● AIM OF THE TASK: Please list every person named in the text on Mohegan artifacts below.

This oval shaped box with lid is etched with a thick “trail” design with lines, dots, leaves and branches.

Believed to have been made by the Mohegan educator, Rev. Samson Occom (1723-1792) during his travels and sent back to his sister Lucy. The pipes on top represent the tribes of Occom’s Brothertown Movement that traveled from CT to NY. Curved lines with arrows show their east-west path. Occom also traveled east to England to raise funds to found Dartmouth College as an Indian school. Occom was educated by Rev. Wheelock in Columbia, CT.

Displayed at Tantaquidgeon Museum, America’s Oldest Native-Owned and Operated Museum

This Mohegan mortar and pestle was used to grind eight-row flint corn. The mortar’s base is a classic Mohegan design that reflects the dome of the sky, the back of the turtle, and the shape of Mohegan wigwams.

This reconstructed 17th century Shantokware vessel was made from shards recovered from Shantok Village, in the 1960s. Shantok pottery is made from clay that was tempered with crushed shell. Shells (Quahog and mussel) were heated to a high temperature and then crushed into powder. This powder (temper) was then mixed into the clay. Shell temper helped to disperse heat throughout the vessel and protected it from shrinking and cracking when the pot was being dried and fired. Shantok pottery was made using the “coiling” process. The rims of these vessels were often intricately decorated using various tools and techniques, and its designs honor women.
This ball club was used by Mohegans and other Native American warriors in New England during the 1600’s. Ball clubs are traditionally made from the ball root of a maple tree. Other clubs are also made from the roots of trees that looked like an animal for ceremony or battle. A wolf club made by Chief Matahga is carried by our sitting Mohegan Chief.

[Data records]
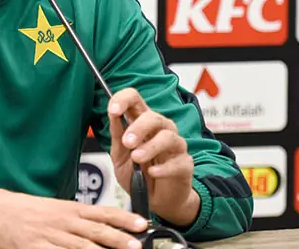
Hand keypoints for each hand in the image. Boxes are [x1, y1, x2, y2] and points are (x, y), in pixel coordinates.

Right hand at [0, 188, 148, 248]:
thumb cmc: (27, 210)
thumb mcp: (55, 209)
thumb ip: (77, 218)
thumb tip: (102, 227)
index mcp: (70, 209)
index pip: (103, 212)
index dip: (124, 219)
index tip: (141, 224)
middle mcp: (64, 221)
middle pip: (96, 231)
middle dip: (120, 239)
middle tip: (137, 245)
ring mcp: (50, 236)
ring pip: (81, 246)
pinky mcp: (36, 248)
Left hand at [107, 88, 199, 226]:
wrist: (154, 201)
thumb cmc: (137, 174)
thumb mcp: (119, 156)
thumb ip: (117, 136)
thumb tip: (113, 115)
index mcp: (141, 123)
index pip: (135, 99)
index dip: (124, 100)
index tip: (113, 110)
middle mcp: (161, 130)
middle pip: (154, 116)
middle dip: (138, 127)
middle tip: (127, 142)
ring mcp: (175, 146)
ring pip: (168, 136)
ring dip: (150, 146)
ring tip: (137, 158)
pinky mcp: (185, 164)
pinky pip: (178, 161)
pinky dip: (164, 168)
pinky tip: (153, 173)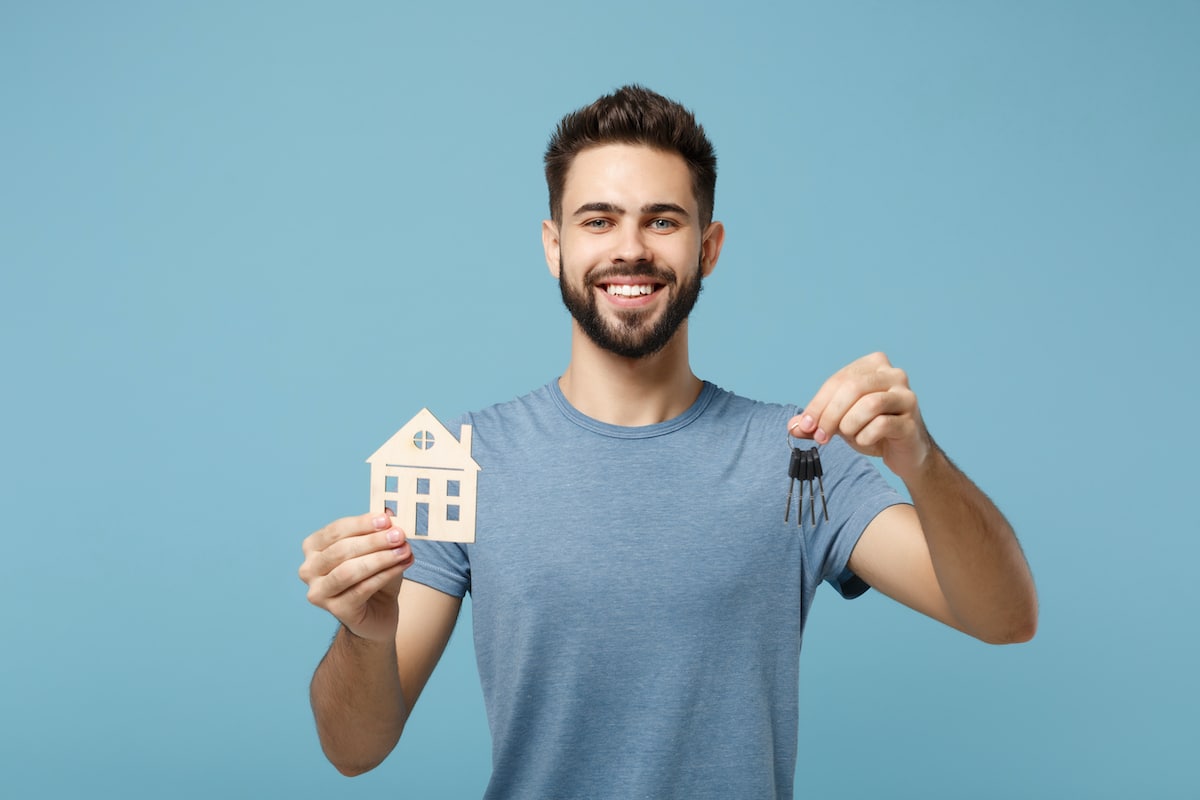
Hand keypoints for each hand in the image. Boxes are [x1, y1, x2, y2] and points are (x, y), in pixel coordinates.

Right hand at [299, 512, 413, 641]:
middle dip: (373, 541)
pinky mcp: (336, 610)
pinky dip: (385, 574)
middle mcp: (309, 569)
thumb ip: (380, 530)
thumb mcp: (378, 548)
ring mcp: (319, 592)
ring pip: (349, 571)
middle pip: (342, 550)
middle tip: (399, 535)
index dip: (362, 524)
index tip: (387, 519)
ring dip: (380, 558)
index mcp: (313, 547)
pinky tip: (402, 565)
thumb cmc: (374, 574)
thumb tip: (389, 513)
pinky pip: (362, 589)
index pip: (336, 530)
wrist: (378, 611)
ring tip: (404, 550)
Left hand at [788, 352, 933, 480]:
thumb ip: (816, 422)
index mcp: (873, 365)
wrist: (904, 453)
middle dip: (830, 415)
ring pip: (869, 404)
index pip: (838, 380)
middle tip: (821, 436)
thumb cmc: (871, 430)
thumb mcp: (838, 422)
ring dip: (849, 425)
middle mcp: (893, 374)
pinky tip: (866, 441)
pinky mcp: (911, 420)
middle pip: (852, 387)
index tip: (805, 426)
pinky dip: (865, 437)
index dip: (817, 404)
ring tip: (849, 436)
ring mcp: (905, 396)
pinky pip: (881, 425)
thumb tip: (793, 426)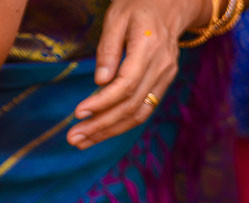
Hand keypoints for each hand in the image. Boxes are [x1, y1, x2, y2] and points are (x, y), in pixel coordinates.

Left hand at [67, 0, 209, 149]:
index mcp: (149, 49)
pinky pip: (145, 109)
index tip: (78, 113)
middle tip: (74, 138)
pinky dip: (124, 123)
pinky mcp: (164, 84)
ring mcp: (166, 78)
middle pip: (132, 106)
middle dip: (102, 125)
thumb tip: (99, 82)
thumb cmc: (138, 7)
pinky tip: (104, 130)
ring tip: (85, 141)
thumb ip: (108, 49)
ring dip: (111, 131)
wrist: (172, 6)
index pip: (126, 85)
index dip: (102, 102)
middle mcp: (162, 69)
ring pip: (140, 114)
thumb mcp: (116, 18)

● TASK SOLUTION:
Rev. Samson Occom
Lucy (Occom's sister)
Rev. Wheelock
Chief Matahga